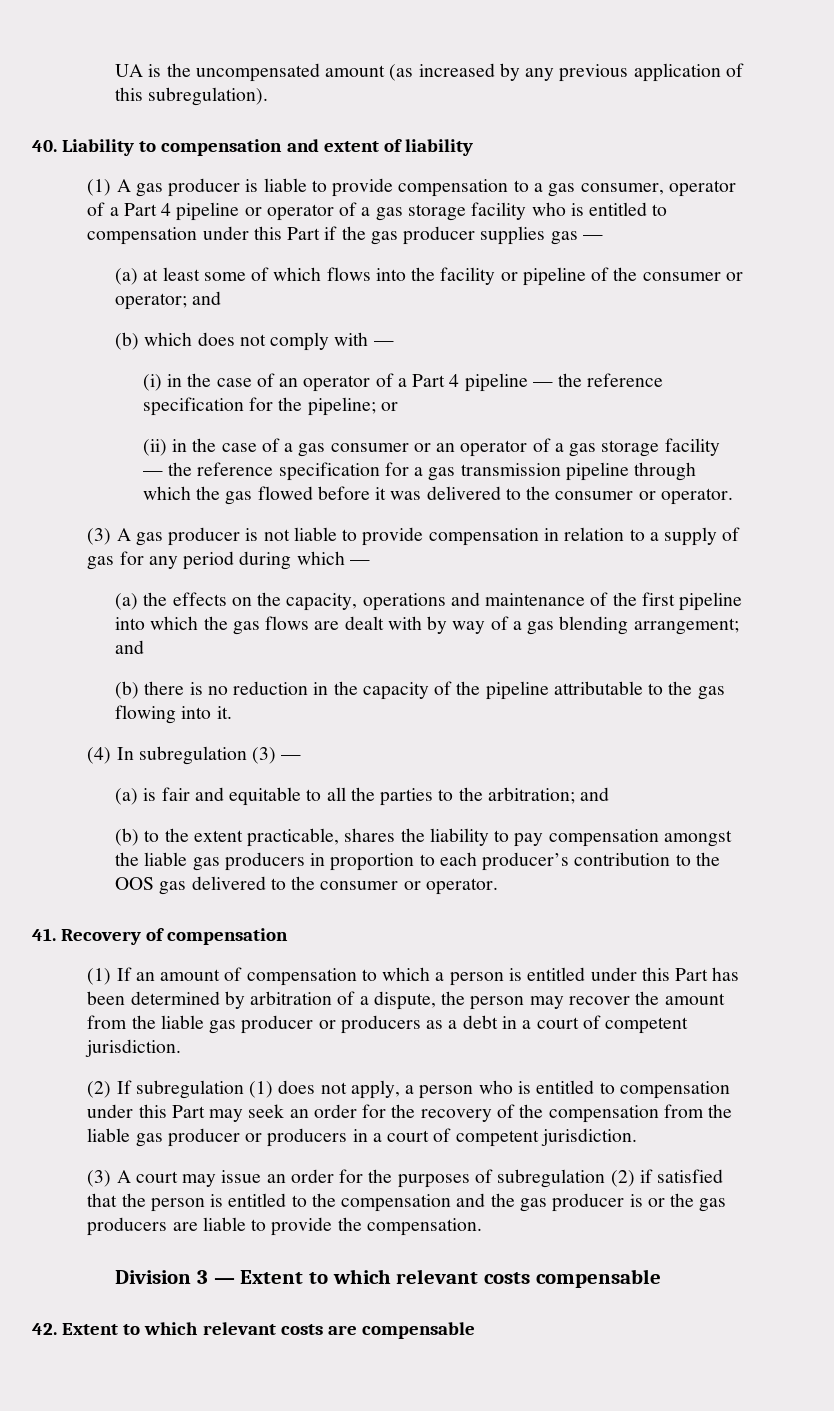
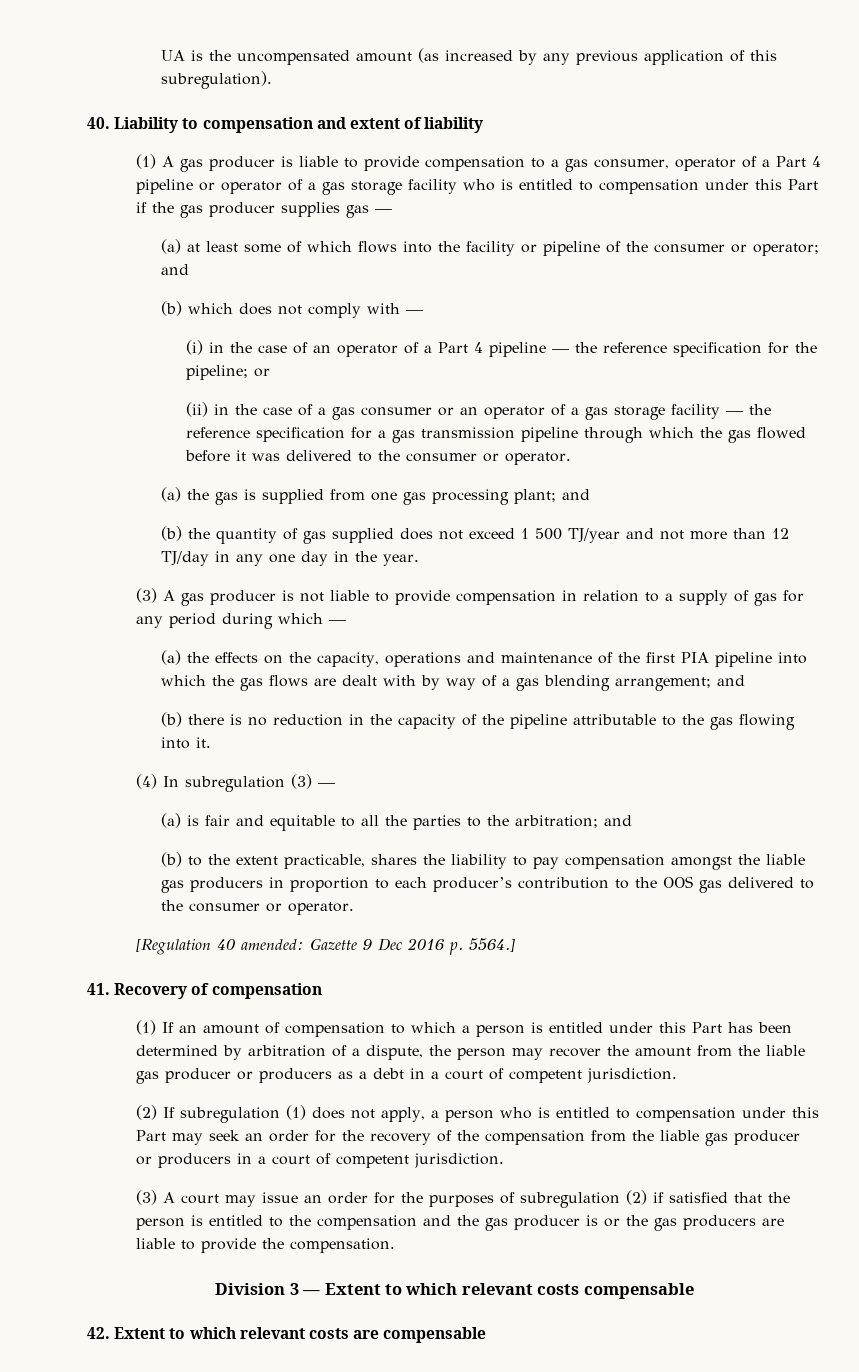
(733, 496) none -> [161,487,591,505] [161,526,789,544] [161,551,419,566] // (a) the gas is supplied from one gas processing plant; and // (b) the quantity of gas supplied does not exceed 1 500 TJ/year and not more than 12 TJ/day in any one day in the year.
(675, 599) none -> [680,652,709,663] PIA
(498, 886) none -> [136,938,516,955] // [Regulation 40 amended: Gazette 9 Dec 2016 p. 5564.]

==

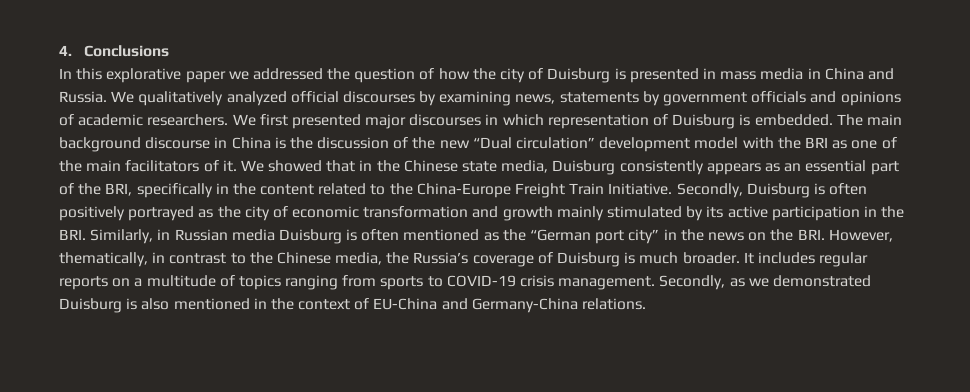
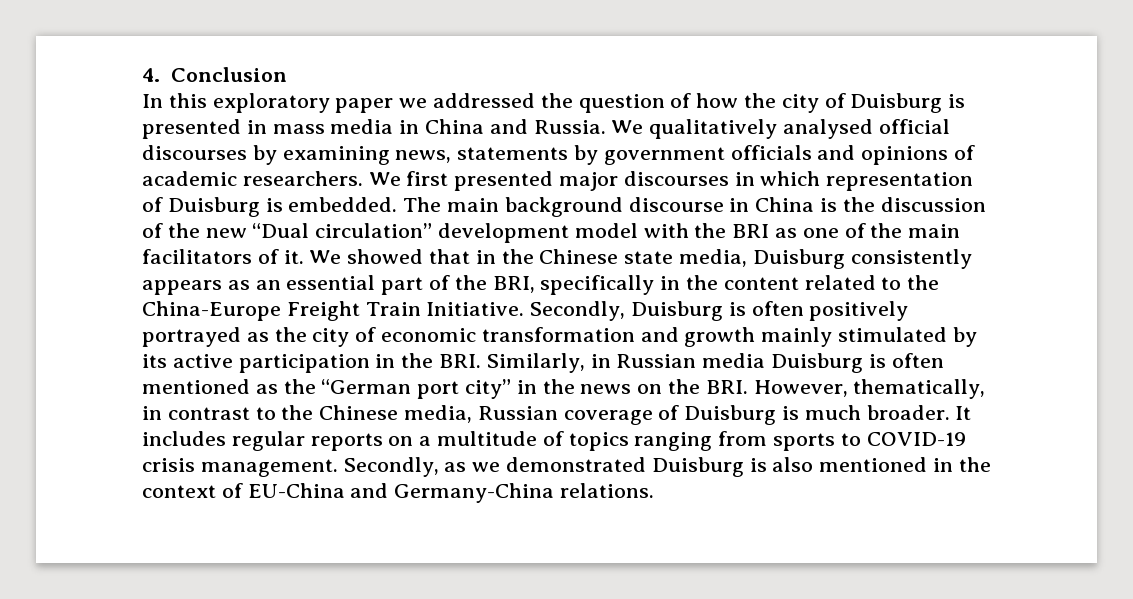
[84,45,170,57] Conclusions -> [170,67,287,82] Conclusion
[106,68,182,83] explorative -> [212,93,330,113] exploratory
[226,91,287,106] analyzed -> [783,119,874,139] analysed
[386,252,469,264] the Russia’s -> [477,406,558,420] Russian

* * *

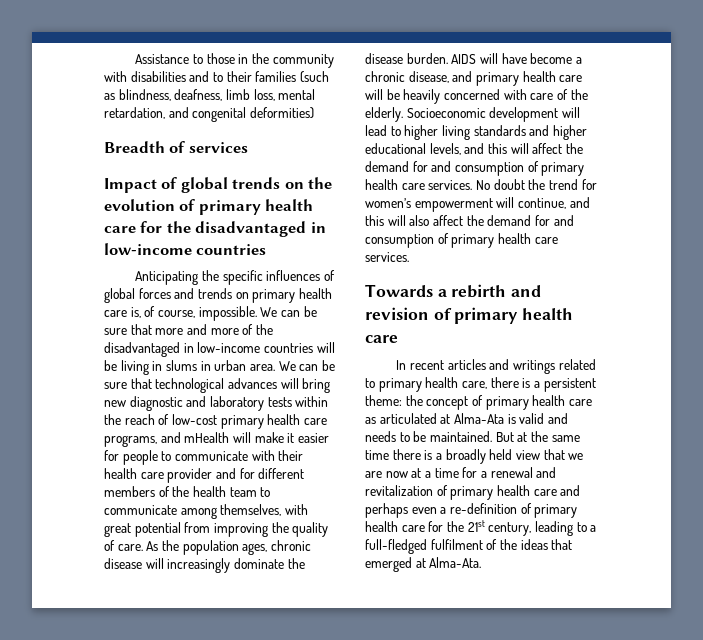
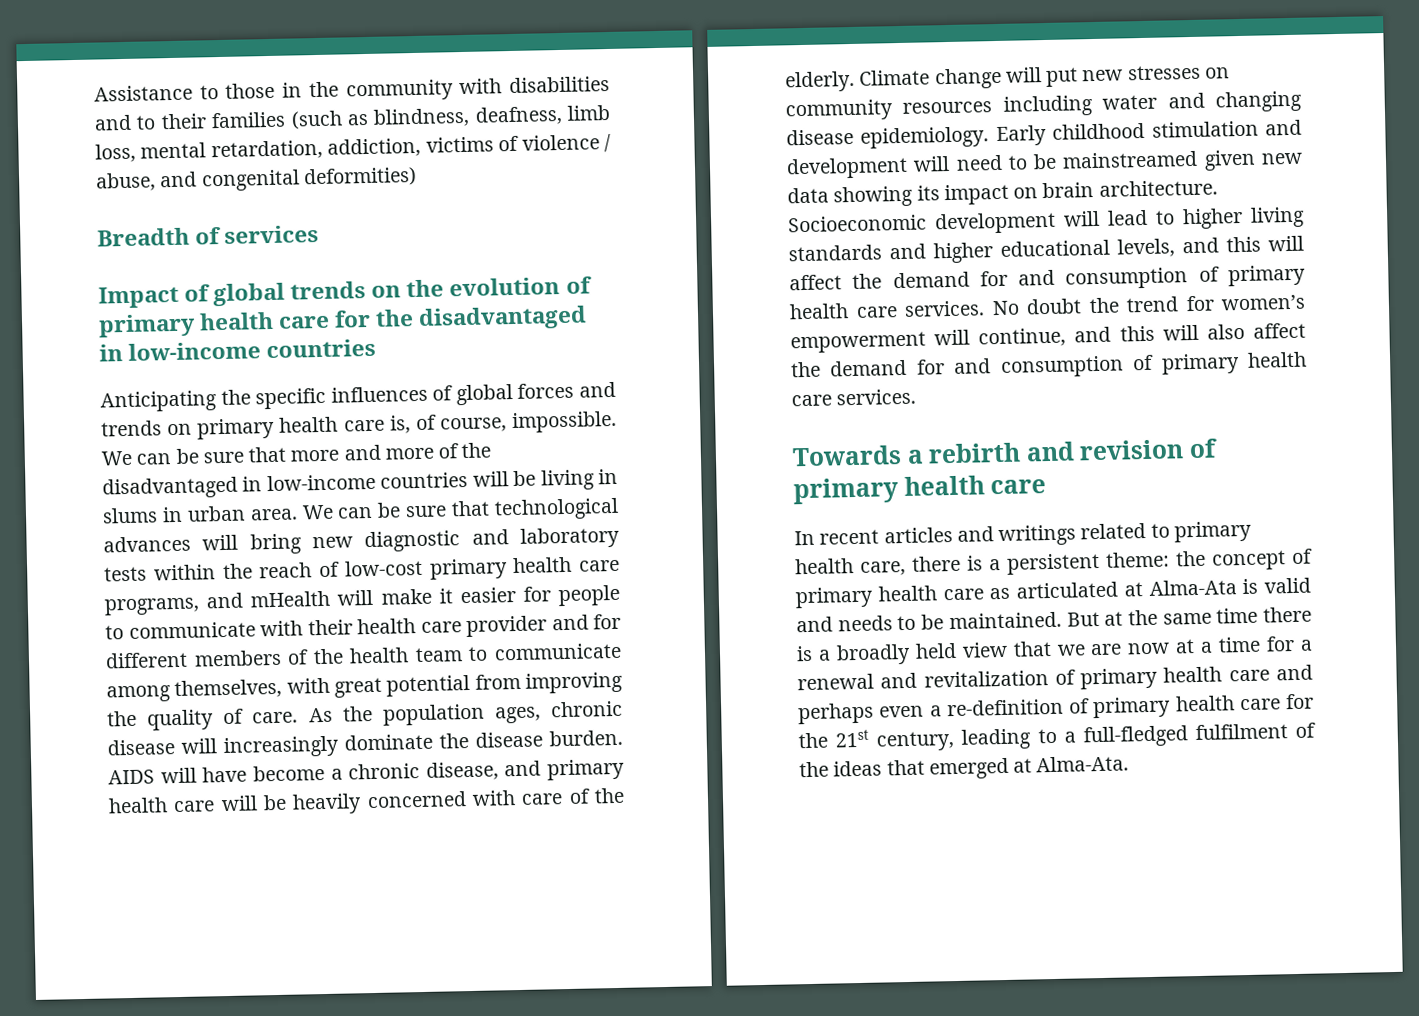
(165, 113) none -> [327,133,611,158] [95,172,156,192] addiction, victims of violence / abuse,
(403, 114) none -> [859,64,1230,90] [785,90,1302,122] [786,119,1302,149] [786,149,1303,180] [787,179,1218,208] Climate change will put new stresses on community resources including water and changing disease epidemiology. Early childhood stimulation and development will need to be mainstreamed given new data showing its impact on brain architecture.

** WHAT YOU ARE ASKED TO DO **
Please give back exactly the lines of the listing above that run from the one containing "(733, 496) none" through the one containing "(498, 886) none", and only those.

** THE ANSWER **
(733, 496) none -> [161,487,591,505] [161,526,789,544] [161,551,419,566] // (a) the gas is supplied from one gas processing plant; and // (b) the quantity of gas supplied does not exceed 1 500 TJ/year and not more than 12 TJ/day in any one day in the year.
(675, 599) none -> [680,652,709,663] PIA
(498, 886) none -> [136,938,516,955] // [Regulation 40 amended: Gazette 9 Dec 2016 p. 5564.]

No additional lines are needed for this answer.